#34:希望の種
「真結花、麻弥、悪いなぁ。ちょっと、遅くなったな」
パパ、手土産でも沢山買い込んだのか? 両手に沢山の紙袋をぶら下げてた。それで、こんなに遅くなったわけ?
「もうぉーパパぁ~、ちょっとどころじゃないよ。どんだけ待ったと思ってるわけ?」
思いっきりふくれっ面をして、文句を言ってみた。
「そうだよ、パパ。おねぇちゃん、危ないとこだったんだから」
「麻弥、真結花が危なかったって、どういうことだ? それに、この子は誰だ?」
「まっ、わたしの話は置いといて、この子、ゆうとくんって名前で、おにいちゃん探してるの」
「迷子ってわけか?」
「だから、パパが帰って来たら、一緒に迷子センターに行こうって。ねっ、ゆうとくん」
「うん。あぁーっ!」
ゆうとくんが、パパの顔に指をさし、突然、驚いたような声を上げた。
「どうしたの? ゆうとくん」
「日本代表の木下選手!」
「ゆうとくんといったね、確かに以前はそうだったんだよ。でも、今は元サッカー選手だから、そう大騒ぎしないでくれるかな?」
「うん。わかった」
「へぇーっ、パパって、小さい子にも人気があるんだ? 麻弥、以外で驚いちゃった」
パパってそんなに有名なのかなぁ? なんか、いまひとつ、ピーンっとこないっていうか。

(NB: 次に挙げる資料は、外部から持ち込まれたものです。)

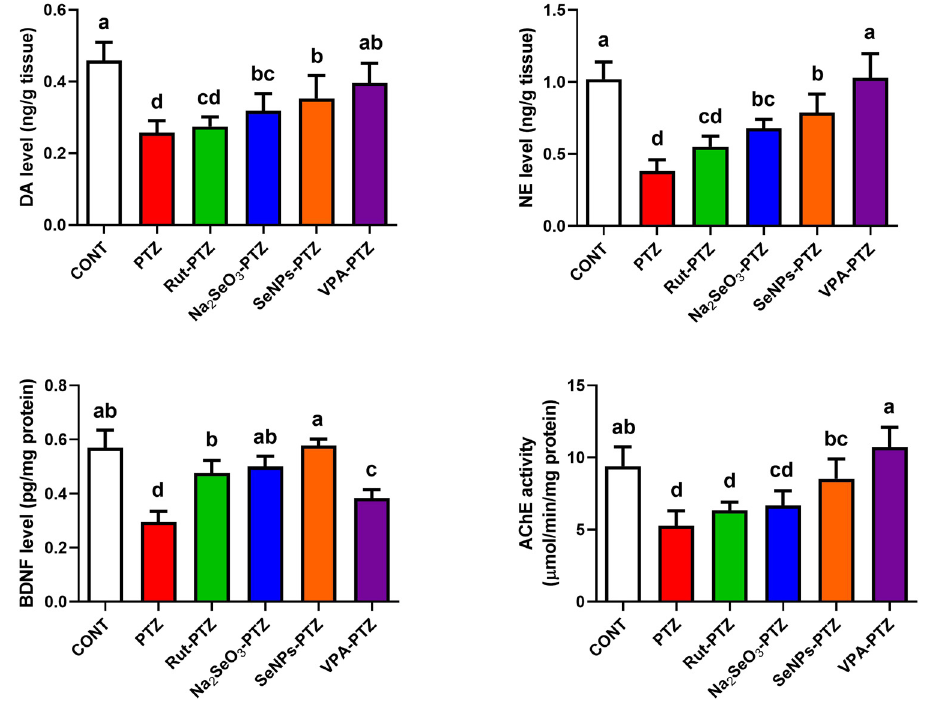
Figure 3: E ff ects of orally administered Rut, Na 2 SeO 3 , or Rut - SeNPs on the levels of dopamine, NE, BDNF, and AChE activities in the hippocampus of PTZ - injected epileptic mice. Di ff erent superscript letters indicate statistical signi fi cance at P < 0.05. All results are presented as the mean ±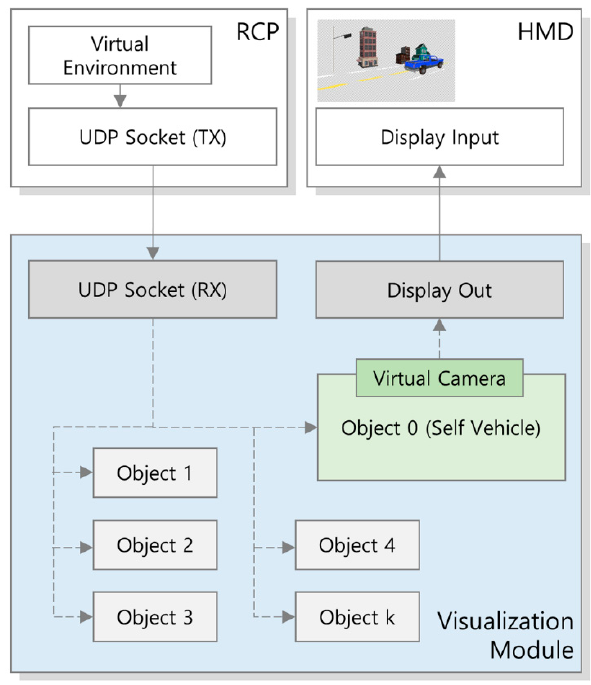
Figure A3. Visualization module structure.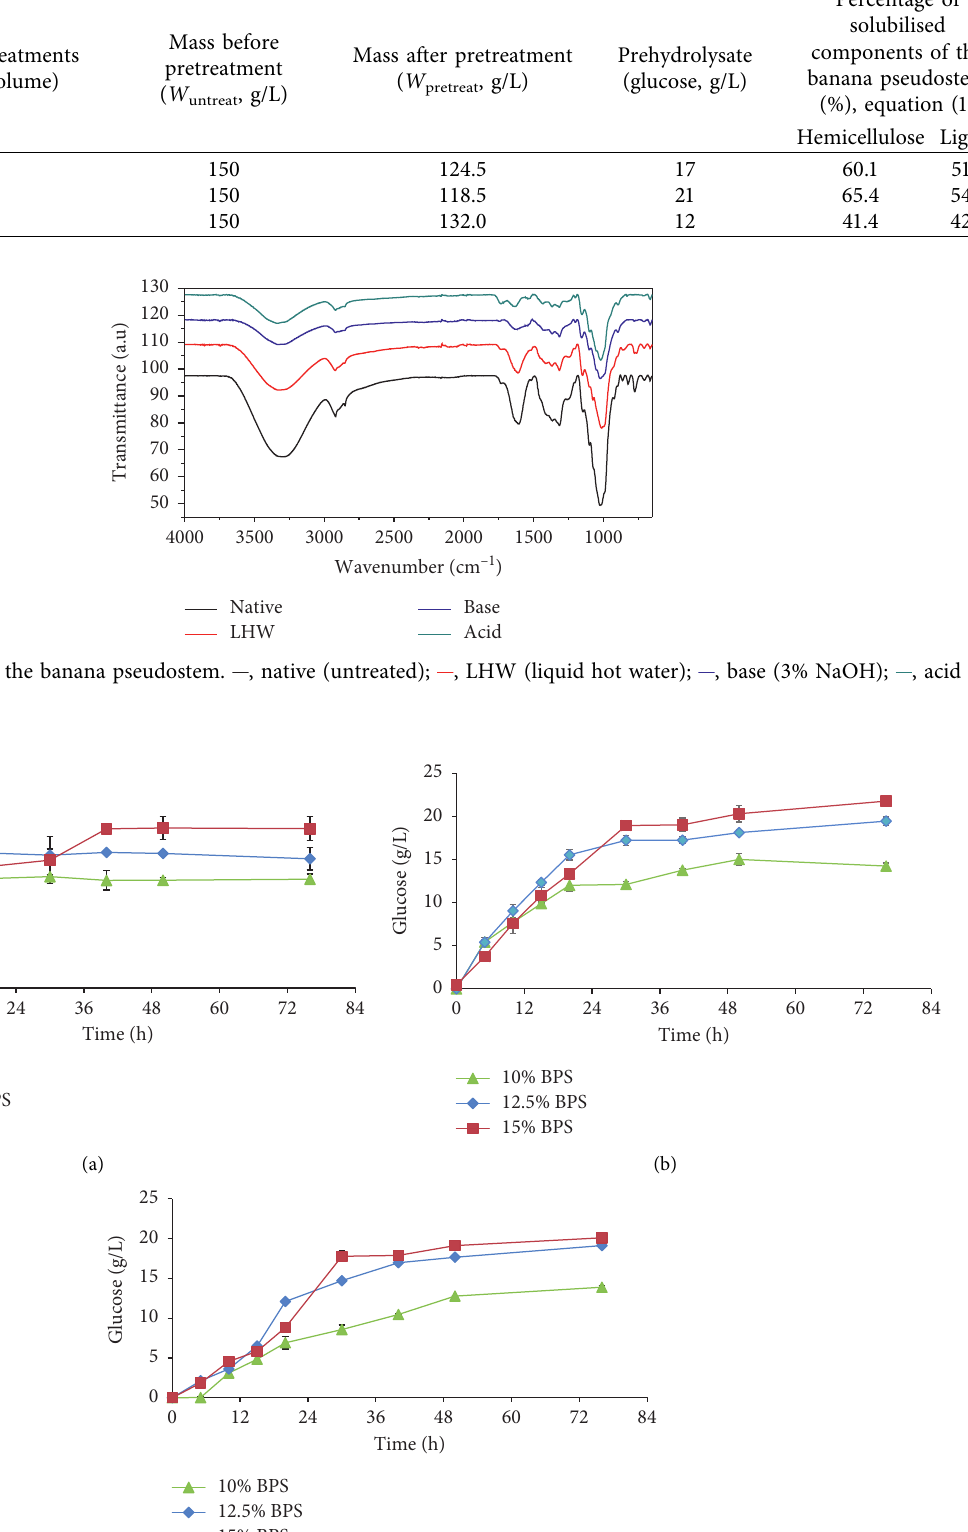
Banana pseudostem pretreatments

「ゆうとくん、パパって、そんなに有名なサッカー選手だったの?」
「えっ? おねぇちゃんが、知らないのぉ? 『蒼の鉄壁』って言われてたのに」
「まぁ、それも、昔の話だよ。ゆうとくん、君は、サッカーをやってるのかい?」
「うん。おにいちゃんも、サッカーやってるんだぁー」
「へぇー、それでパパのこと、知ってたんだぁ。麻弥、サッカーには余り詳しくないから、パパにそんなあだ名があったなんて、全然知らなかったよ」
「おぉーい。ゆうとぉー」
その声に振り向くと、帽子を被った男の子が走って来ていた。
「おにーちゃーん」
思わず、ダッと掛け出すゆうとくん。
「散々探したぞ、心配掛けやがって、このっ! いったい、何処に居たんだよ?」
「あのおねぇちゃん達と、一緒にいたんだぁー」
ゆうとくんが振り向きながらそう言うと、そのお兄ちゃんもこちらを窺うように視線を送ってきた。
その瞬間、あれっ? もしかして? と思ってたら、
「あれっ、なんで木下がココに居るわけ?」
「やっぱ、友田くんだったんだ」
でも、兄弟にしては、似てないよね。
「ふぅーん、この人が、噂の友田くんって人なんだ?」
この子は… 木下の妹? にてしても、姉妹そろってカワイイよなぁ。そして… この人が、木下のお父さん?
「あぁーっ! 木下選手!」
友田くん、ゆうとくん同様にパパを見て驚いてる。
やっぱ、パパってサッカー通の間じゃあ、結構有名人だったんだ?
「なんだ? 真結花、知り合いだったのか? もしかして、この子が真結花の彼氏なのか?」
「違うよぉー、パパぁ。おねぇちゃんの彼氏は、もっとカッコイイんだからぁー」
なにぃーっ! 木下に、やっぱ彼氏がいたのかぁー、ショック!
どうりで最近、しおらしくなって、妙に女っぽくなってきてたと思ってたら…
「もぉー、麻弥ったら、そんな言い方したら、友田くんに失礼でしょ!」
はぁーっ、否定もしないってことは、木下にはやっぱり…
「あっ、大丈夫。俺、気にしてないから。どうも、弟がお世話になり、ありがとうございました」
友田くんはスポーツマンらしく帽子を取ると、パパに向かって深々と頭を下げてお礼を言った。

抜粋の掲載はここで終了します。